Biografie

Norma is geboren in 1956, in Den Haag. En daar woont ze nog steeds met veel plezier, in het Bezuidenhout.
Na haar eindexamen vertrok ze naar Granada, Spanje, voor een opleiding Spaans. Terug in Nederland volgde ze de opleiding directie-secretaresse bij Schoevers en vond niet lang daarna haar eerste baan bij Theaterbureau Jacques Senf. Ze heeft er twee jaar met veel plezier gewerkt als productie-assistente voor John Lantings Theater van de Lach, maar wilde graag meer van de wereld zien. Ze reisde door Amerika, verbleef bijna een jaar in Nieuw-Zeeland en werkte als hostess aan de Costa del Sol. Weer terug in Nederland kwam ze terecht bij de Euromast, waar ze opklom van directiesecretaresse tot directeur.
Toen Norma in 1991 trouwde met Bas de Jong, klarinettist bij het Residentie Orkest, zei ze haar hoge positie vaarwel en ging ze op freelance basis werken vanuit huis. In 1996, inmiddels moeder van twee zoons, startte ze samen met Bas een VOF: de Jong & Bennink, Muziek en Management. Bas verkocht Viotto mondstukken voor klarinetten en Norma organiseerde diverse workshops en trainingen.
In 2000 begon ze met een 4-jarige opleiding Holistische Kindertherapie, die haar inspireerde tot het schrijven van helende verhalen voor kinderen. In diezelfde periode volgde ze cursussen kleinkunst bij het Koorenhuis in Den Haag en schreef en speelde ze een aantal jaren kleinkunst-programma’s, solo en met anderen. Een gedichtje van haar uit die tijd werd geplaatst in de tweede editie van Poëzie op pootjes, van de R.G. Ruijs Stichting (2008).
Sinds 2004 werkt Norma als ziekenhuisvrijwilliger voor Stichting de Regenboogboom www.regenboogboom.nl. Dit werk is haar op het lijf geschreven.
Door de korte verhalen die ze schreef kwam ze in contact met Theo van Rijn. Haar korte verhaal Zwarte wolken verscheen in de bundel Adrenaline (2010) en Uitverkoren in de bundel 30 openbaringen (2011).

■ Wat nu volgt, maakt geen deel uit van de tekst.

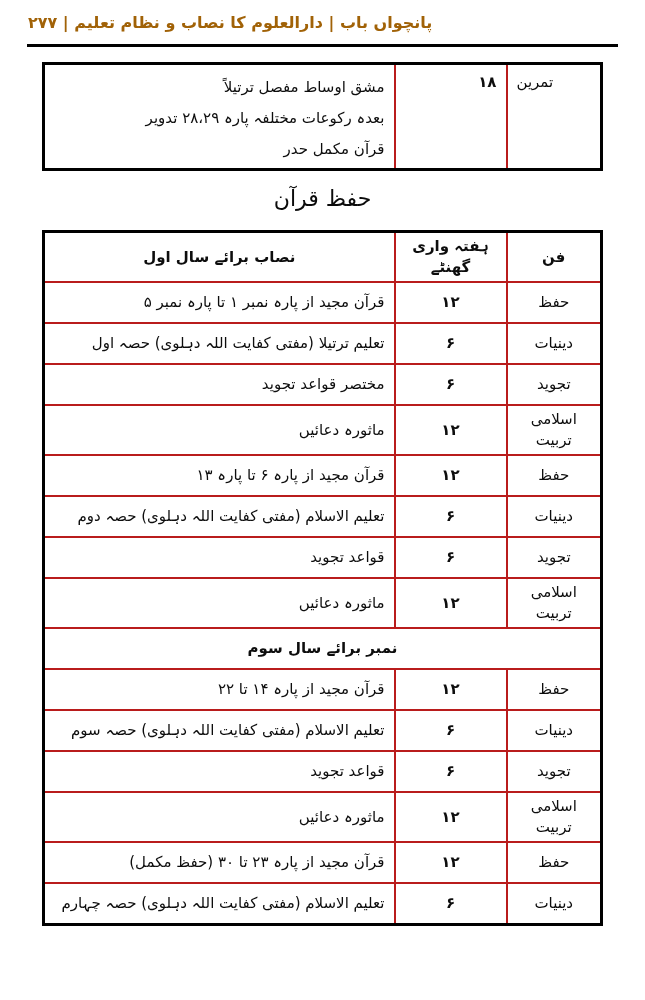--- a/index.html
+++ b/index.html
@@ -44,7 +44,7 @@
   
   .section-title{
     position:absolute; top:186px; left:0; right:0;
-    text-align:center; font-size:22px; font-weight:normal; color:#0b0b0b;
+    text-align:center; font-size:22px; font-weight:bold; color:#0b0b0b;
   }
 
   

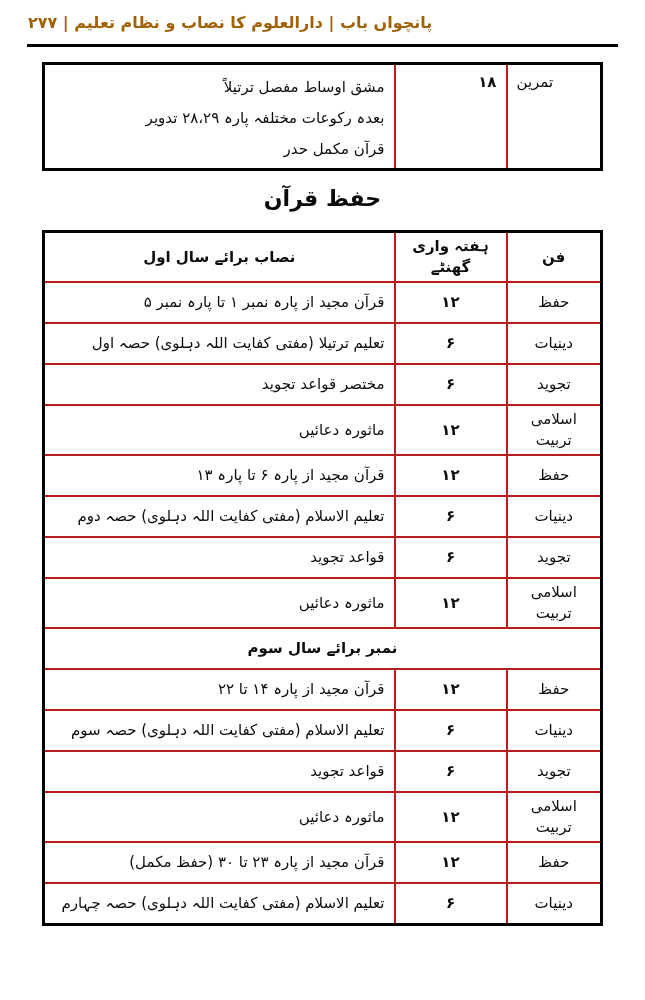--- a/index.html
+++ b/index.html
@@ -50,7 +50,7 @@
   
   table.curriculum{top:230px;}
   table.curriculum td{height:33px;}
-  td.subject{text-align:center;}
+  td.subject{}
   td.hours{text-align:center; font-weight:bold;}
   td.content{text-align:right;}
   tr.head-row td{font-weight:bold;}

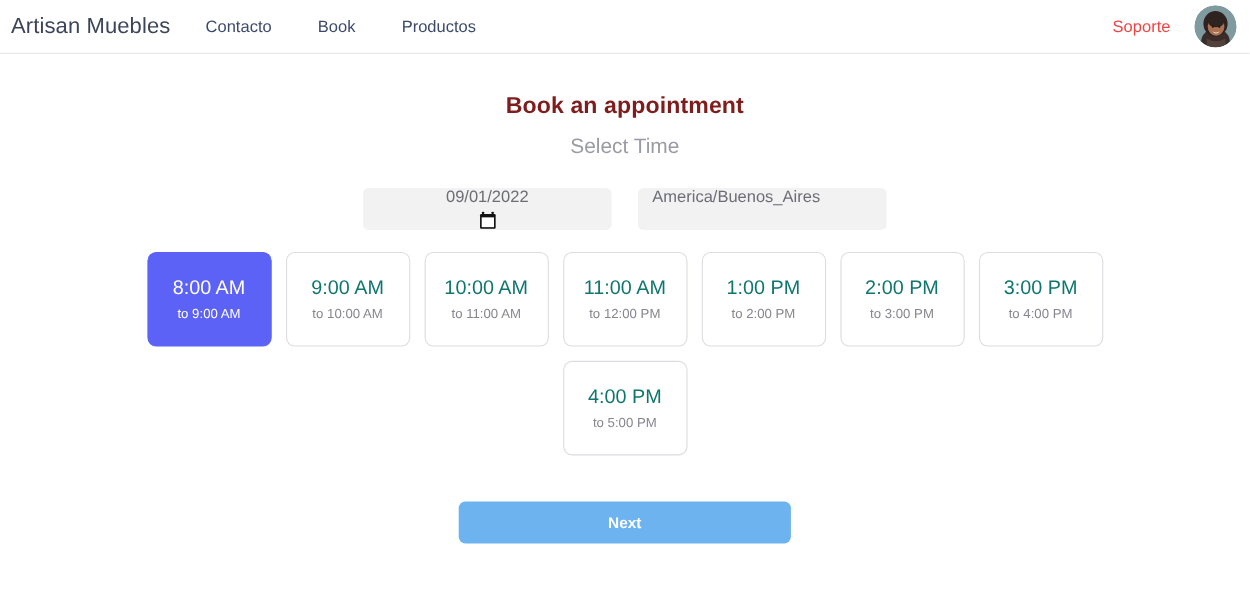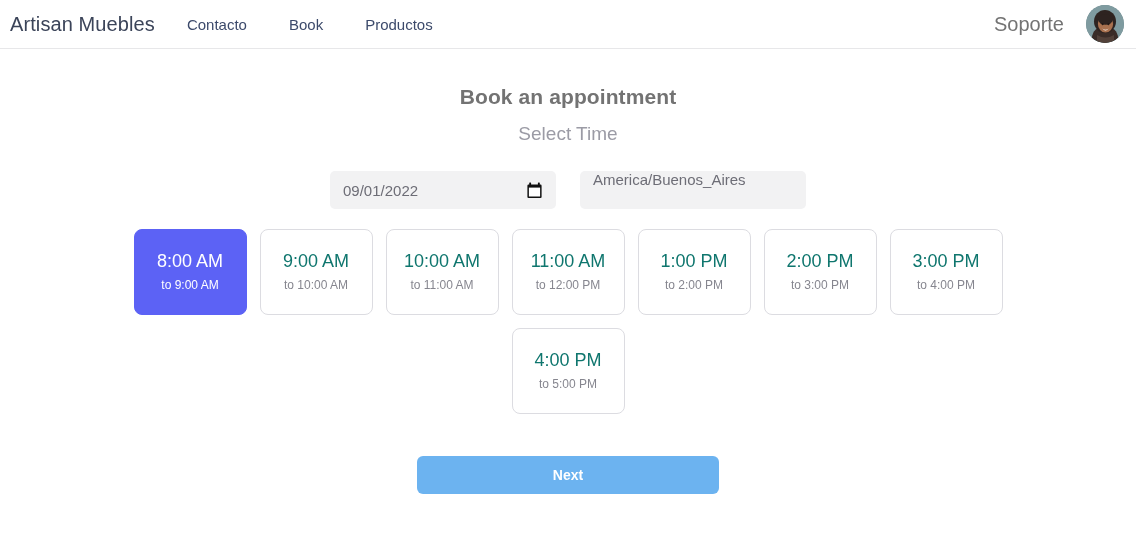--- a/index.html
+++ b/index.html
@@ -48,8 +48,8 @@
     gap: 22px;
   }
   .support-link {
-    font-size: 20px;
-    color: #737373;
+    font-size: 15px;
+    color: #ef4444;
     white-space: nowrap;
     cursor: pointer;
   }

Een aantal jaren geleden had ze een idee voor een bundel korte verhalen. Het eerste korte verhaal waaraan ze begon werd alsmaar groter, tot het uiteindelijk tot haar eigen verbazing een lijvig manuscript was. Norma vroeg redacteur en schrijfcoach Esmé Wekker, die ze via een gezamenlijke vriendin ontmoette, of zij ernaar wilde kijken. Zij sprak vervolgens de wijze woorden: ‘Het is een mooi verhaal, maar het is nog geen boek.’ Vanaf dat moment is Norma door Esmé begeleid in het proces om er wél een boek van te maken. En dat is gelukt. Het heeft veel tijd gekost, veel darlings zijn omgebracht, de structuur is regelmatig veranderd en aangepast, hoofdstukken, passages, zinnen zijn herschreven en nog eens herschreven.

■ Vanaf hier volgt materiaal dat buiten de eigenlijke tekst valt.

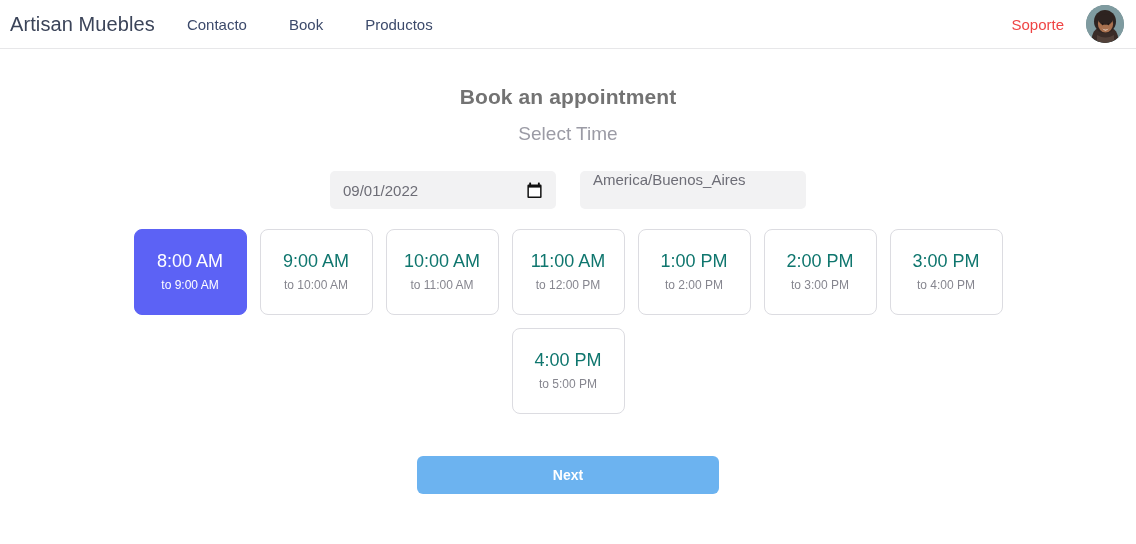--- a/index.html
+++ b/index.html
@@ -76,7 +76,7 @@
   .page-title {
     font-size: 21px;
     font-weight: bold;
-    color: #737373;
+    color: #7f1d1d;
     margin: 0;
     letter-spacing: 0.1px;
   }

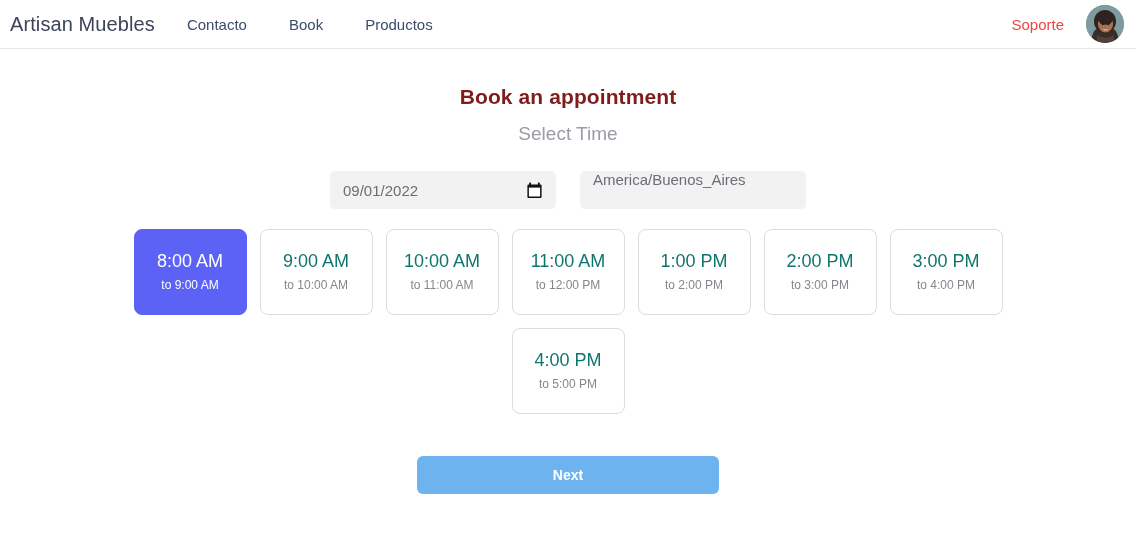--- a/index.html
+++ b/index.html
@@ -104,6 +104,7 @@
     align-items: center;
     padding: 0 13px;
     cursor: pointer;
+    flex-direction: column;
   }
   .date-value {
     font-size: 15px;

Veel mensen uit Norma’s directe omgeving hebben zich afgevraagd of haar boek ooit af zou zijn. Zijzelf vergeleek het schrijfproces regelmatig met de bouw van de Sacrada Familia in Barcelona; terwijl het nog niet af is, worden de eerst gebouwde delen alweer gerestaureerd. En zo blijf je bezig als je niet oppast.
Ze is blij dat haar roman nu af is en onderdak heeft gevonden bij Uitgeverij Letterdelta van Theo van Rijn en Karin Hazendonk.
Norma hoopt dat het met evenveel plezier wordt gelezen als waarmee zij het heeft geschreven. Eén ding is zeker: het lezen zal een stuk sneller gaan.